In another historical decision of a Supreme Court in the United States, an employed court clerk has been sent to jail for refusing to do her job.  Kim Davis, an employee of the same Court that jailed her, refused to issue marriage licenses to couples under the new same sex marriage equality laws in the USA. Ms Davis refused to do so on the basis of her religious beliefs. Her religion does not support same sex unions. 

Religion vs Law 

The theoretical question that arises from this case is whether a person's religious beliefs have anything to do with a person's responsibility to obey the law and/or do the job that they have been hired to do.

Many believe that religion and law are inextricably linked and that the morality of God should be superior where the law has failed.  For example, in Iran religion and law are one and the same. 

In terms of employment, there may be some instances where religion will provide an 'excuse' from a particular task or expectation of a job. For example, extra break times for people that obey religions with specific and strict prayer times.  

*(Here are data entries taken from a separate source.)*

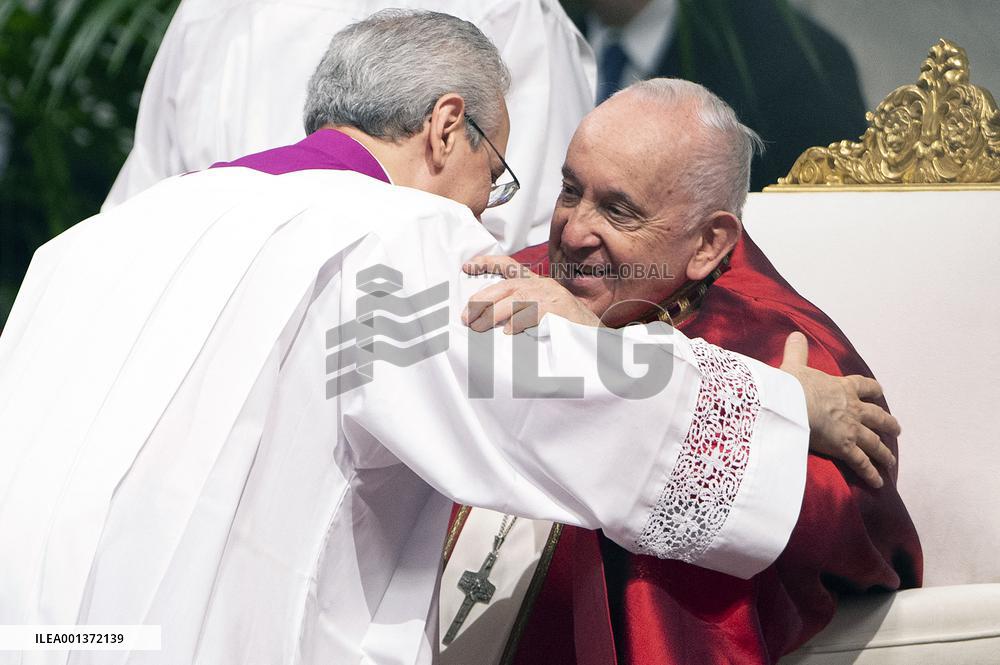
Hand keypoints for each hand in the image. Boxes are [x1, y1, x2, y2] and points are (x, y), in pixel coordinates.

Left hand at [462, 255, 600, 333]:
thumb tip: (491, 321)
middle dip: (482, 300)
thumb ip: (521, 311)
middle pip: (506, 286)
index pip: (510, 266)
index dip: (487, 263)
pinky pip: (533, 313)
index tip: (466, 266)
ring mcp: (552, 296)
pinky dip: (518, 322)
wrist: (598, 339)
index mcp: (537, 284)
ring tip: (478, 327)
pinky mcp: (559, 309)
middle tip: (466, 317)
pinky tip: (508, 332)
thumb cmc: (567, 330)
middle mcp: (543, 285)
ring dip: (493, 314)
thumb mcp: (543, 314)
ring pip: (516, 299)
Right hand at [780, 332, 899, 488]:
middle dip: (888, 423)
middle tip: (896, 429)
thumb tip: (795, 334)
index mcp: (842, 388)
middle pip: (877, 416)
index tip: (879, 392)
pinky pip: (862, 464)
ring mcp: (852, 429)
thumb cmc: (792, 386)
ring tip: (891, 459)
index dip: (873, 390)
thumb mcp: (794, 365)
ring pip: (875, 442)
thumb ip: (797, 351)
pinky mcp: (846, 448)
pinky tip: (879, 482)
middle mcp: (853, 409)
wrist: (792, 405)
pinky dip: (871, 474)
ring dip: (884, 451)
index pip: (864, 386)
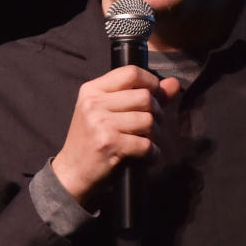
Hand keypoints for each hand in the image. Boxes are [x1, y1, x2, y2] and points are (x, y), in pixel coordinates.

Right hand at [52, 65, 180, 202]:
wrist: (72, 173)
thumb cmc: (93, 140)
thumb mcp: (109, 111)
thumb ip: (141, 94)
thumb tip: (173, 83)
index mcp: (92, 90)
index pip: (131, 72)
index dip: (152, 82)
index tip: (156, 96)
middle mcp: (94, 103)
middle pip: (145, 97)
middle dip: (157, 113)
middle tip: (151, 125)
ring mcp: (100, 123)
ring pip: (148, 120)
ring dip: (155, 135)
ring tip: (147, 142)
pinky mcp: (109, 144)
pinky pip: (146, 144)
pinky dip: (152, 153)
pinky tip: (146, 156)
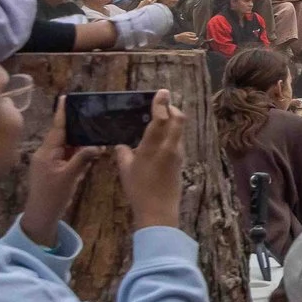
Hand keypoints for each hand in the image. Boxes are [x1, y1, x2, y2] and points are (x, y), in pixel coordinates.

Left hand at [22, 98, 106, 245]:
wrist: (41, 215)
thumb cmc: (52, 195)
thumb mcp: (69, 177)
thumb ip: (82, 159)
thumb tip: (98, 146)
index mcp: (47, 152)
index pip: (58, 129)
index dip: (62, 113)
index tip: (66, 98)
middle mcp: (47, 154)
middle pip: (64, 135)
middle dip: (77, 126)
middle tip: (92, 113)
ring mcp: (51, 162)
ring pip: (68, 146)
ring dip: (81, 141)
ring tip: (97, 129)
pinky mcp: (56, 170)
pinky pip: (69, 156)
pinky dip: (79, 153)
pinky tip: (92, 150)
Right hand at [115, 91, 183, 230]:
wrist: (158, 209)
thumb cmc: (138, 189)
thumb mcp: (125, 169)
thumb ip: (123, 153)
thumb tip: (121, 145)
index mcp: (154, 146)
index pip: (161, 118)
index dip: (162, 103)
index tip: (162, 92)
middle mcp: (170, 146)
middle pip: (178, 119)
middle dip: (172, 109)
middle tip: (162, 105)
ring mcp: (177, 154)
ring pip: (179, 130)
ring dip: (172, 121)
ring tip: (159, 119)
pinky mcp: (180, 161)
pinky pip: (177, 140)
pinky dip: (171, 133)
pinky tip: (160, 138)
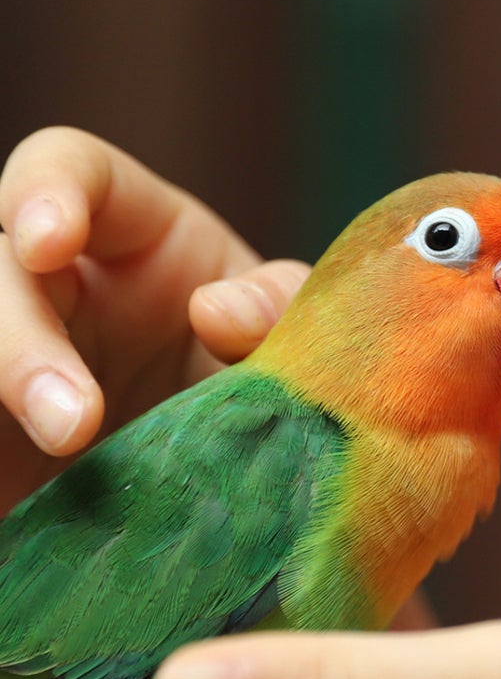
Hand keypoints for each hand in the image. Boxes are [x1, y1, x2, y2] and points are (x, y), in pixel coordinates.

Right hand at [0, 127, 308, 509]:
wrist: (272, 498)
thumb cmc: (279, 393)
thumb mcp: (293, 342)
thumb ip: (278, 308)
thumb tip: (215, 309)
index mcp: (135, 235)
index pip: (67, 169)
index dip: (44, 191)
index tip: (47, 243)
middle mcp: (60, 288)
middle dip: (18, 344)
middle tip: (75, 424)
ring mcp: (18, 367)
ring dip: (7, 389)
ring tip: (68, 460)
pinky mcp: (4, 445)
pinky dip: (6, 476)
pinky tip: (26, 509)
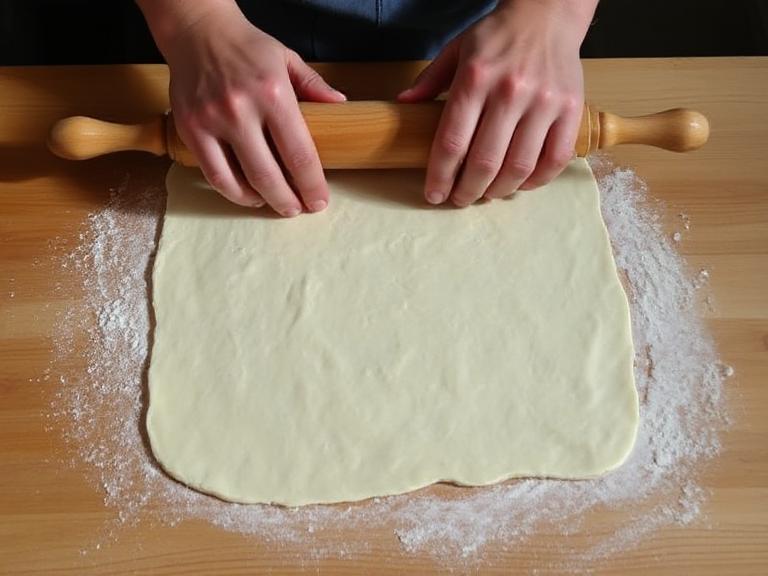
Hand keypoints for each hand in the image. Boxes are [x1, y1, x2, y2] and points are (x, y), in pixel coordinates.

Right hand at [142, 1, 345, 216]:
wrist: (198, 30)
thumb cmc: (247, 47)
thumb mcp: (288, 58)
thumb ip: (315, 86)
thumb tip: (342, 105)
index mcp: (274, 94)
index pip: (299, 154)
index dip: (312, 185)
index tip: (319, 200)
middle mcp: (241, 110)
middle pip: (269, 175)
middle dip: (289, 201)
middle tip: (299, 210)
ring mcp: (212, 122)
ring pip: (239, 181)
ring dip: (262, 201)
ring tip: (275, 204)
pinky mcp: (190, 130)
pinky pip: (214, 174)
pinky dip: (233, 192)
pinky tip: (248, 194)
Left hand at [398, 0, 595, 205]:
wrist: (547, 14)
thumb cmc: (497, 36)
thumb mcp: (456, 50)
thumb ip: (430, 80)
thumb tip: (402, 104)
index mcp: (475, 78)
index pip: (451, 142)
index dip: (440, 176)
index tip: (434, 195)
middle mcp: (510, 91)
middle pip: (484, 161)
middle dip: (467, 191)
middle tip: (460, 199)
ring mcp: (544, 102)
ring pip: (519, 166)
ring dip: (499, 190)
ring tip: (488, 194)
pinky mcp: (571, 109)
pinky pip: (555, 159)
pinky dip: (536, 180)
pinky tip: (520, 183)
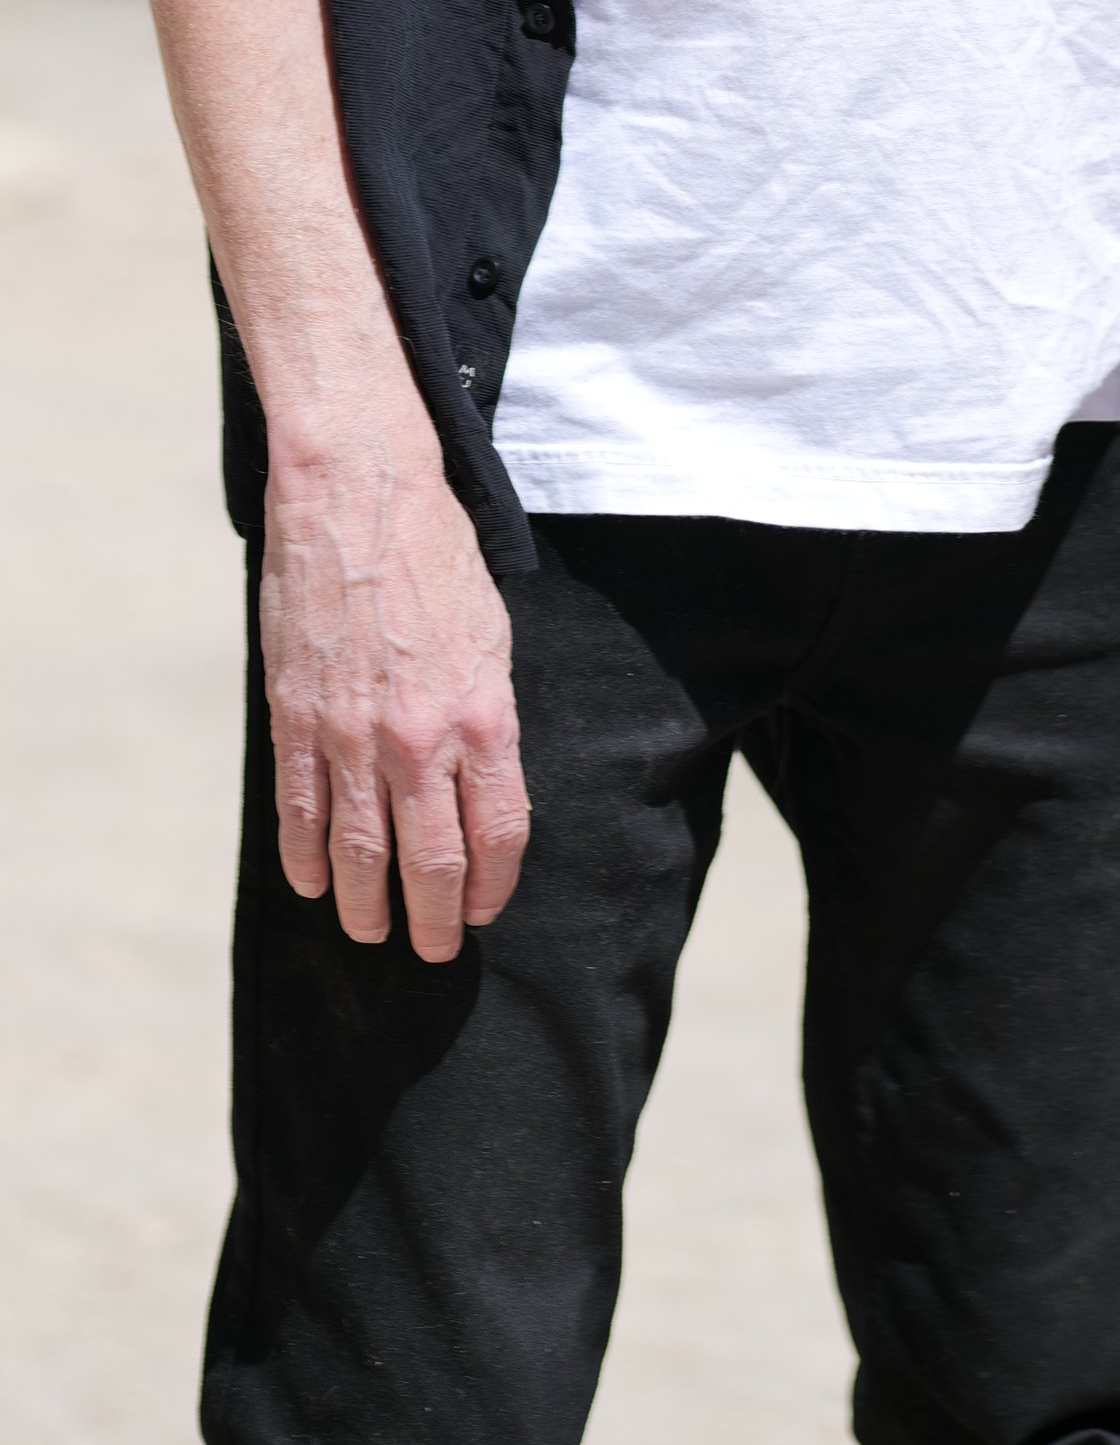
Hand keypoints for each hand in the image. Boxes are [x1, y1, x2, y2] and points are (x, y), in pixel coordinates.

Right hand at [258, 443, 529, 962]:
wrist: (359, 495)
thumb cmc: (438, 554)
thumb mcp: (494, 635)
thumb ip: (487, 716)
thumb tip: (482, 783)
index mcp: (483, 716)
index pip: (498, 835)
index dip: (492, 886)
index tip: (484, 909)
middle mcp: (420, 740)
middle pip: (431, 864)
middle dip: (434, 921)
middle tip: (432, 950)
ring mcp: (351, 736)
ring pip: (359, 855)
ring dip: (367, 907)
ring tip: (373, 934)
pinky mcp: (296, 720)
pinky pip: (299, 813)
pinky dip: (306, 861)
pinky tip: (314, 886)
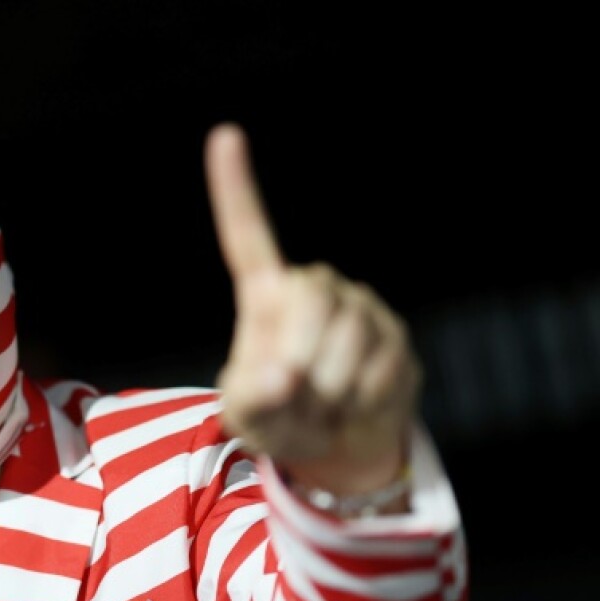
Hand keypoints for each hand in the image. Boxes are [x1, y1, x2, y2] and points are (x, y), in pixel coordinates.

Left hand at [204, 123, 420, 493]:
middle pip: (310, 302)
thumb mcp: (247, 416)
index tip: (224, 135)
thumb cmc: (277, 418)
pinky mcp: (396, 336)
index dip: (235, 189)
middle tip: (298, 398)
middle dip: (301, 362)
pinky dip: (359, 404)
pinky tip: (353, 405)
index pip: (247, 236)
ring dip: (329, 392)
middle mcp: (314, 288)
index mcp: (266, 296)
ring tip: (323, 404)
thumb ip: (252, 398)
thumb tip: (284, 376)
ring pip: (347, 343)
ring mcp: (360, 308)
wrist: (335, 445)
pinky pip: (379, 372)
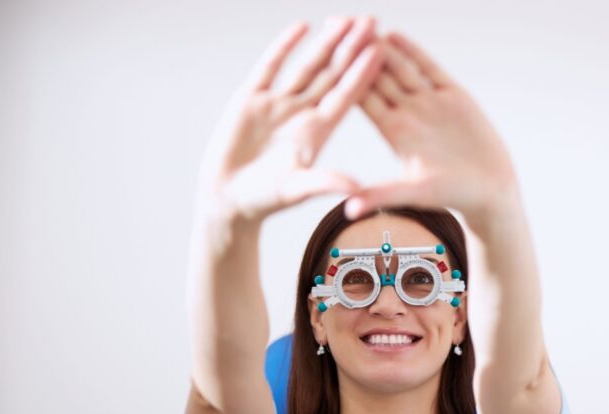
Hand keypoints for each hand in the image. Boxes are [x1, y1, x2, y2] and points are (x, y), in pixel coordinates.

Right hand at [195, 16, 384, 225]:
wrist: (226, 199)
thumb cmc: (264, 199)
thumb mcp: (297, 190)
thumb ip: (325, 183)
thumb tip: (357, 188)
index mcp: (318, 132)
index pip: (347, 96)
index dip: (363, 73)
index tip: (381, 50)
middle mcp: (302, 113)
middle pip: (332, 74)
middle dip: (351, 48)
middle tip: (372, 22)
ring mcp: (278, 104)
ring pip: (307, 66)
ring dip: (325, 42)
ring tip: (345, 19)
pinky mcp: (251, 99)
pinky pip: (270, 67)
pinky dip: (284, 47)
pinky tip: (301, 27)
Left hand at [346, 32, 519, 228]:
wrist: (490, 189)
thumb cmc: (452, 195)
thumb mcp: (414, 193)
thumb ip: (382, 195)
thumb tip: (349, 210)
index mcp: (394, 132)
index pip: (364, 100)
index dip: (344, 78)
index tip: (325, 59)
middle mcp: (408, 113)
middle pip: (377, 77)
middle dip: (357, 52)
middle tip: (334, 27)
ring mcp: (429, 102)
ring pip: (400, 68)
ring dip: (381, 46)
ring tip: (360, 23)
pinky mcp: (453, 96)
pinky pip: (430, 69)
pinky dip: (413, 53)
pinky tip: (396, 36)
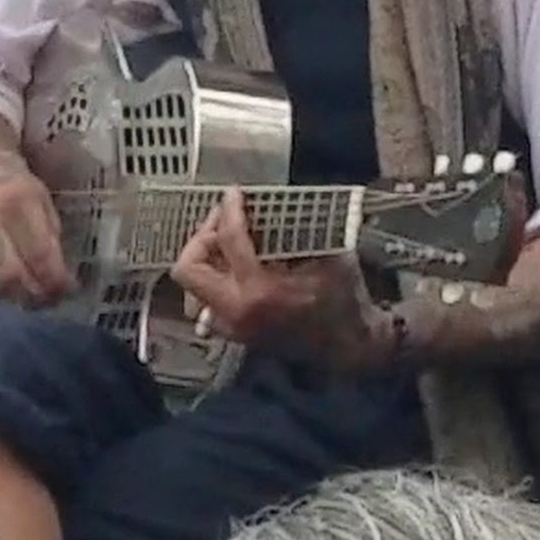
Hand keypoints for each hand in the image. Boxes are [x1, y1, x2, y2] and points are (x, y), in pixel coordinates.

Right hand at [0, 149, 74, 308]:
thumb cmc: (18, 187)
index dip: (55, 278)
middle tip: (53, 300)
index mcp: (17, 201)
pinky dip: (4, 293)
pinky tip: (18, 292)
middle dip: (36, 295)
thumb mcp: (43, 201)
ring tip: (37, 300)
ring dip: (20, 299)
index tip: (69, 289)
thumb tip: (60, 277)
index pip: (38, 252)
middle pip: (12, 274)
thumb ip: (51, 236)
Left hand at [170, 187, 365, 355]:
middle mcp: (237, 311)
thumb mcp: (328, 254)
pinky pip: (205, 305)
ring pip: (192, 289)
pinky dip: (213, 282)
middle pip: (189, 268)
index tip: (234, 194)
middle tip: (223, 222)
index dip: (229, 209)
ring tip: (224, 243)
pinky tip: (232, 268)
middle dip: (202, 238)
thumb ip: (297, 230)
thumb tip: (271, 203)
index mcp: (261, 290)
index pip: (229, 239)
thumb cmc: (344, 298)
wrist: (351, 345)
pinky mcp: (235, 334)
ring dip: (204, 261)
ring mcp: (233, 327)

On the flip side of this argument, there needs to be civil standards that apply to all, despite an individual's personal beliefs. In a multicultural place such as Australia, these issues are forefront. 

In Australia, religion is a personal choice and is not the basis of our legal or political system. While in some circumstances, religion may allow the usual work rules to be bent and an individual's beliefs to be accommodated to a certain extent by their employer, it's probably too far of a stretch to refuse to do the job that you were employed to do, on the basis of your own religious beliefs.

This article contains information of a general nature only and is not specific to your circumstances. This is not legal advice and should not be relied upon without independent legal or financial advice, specific to your circumstances.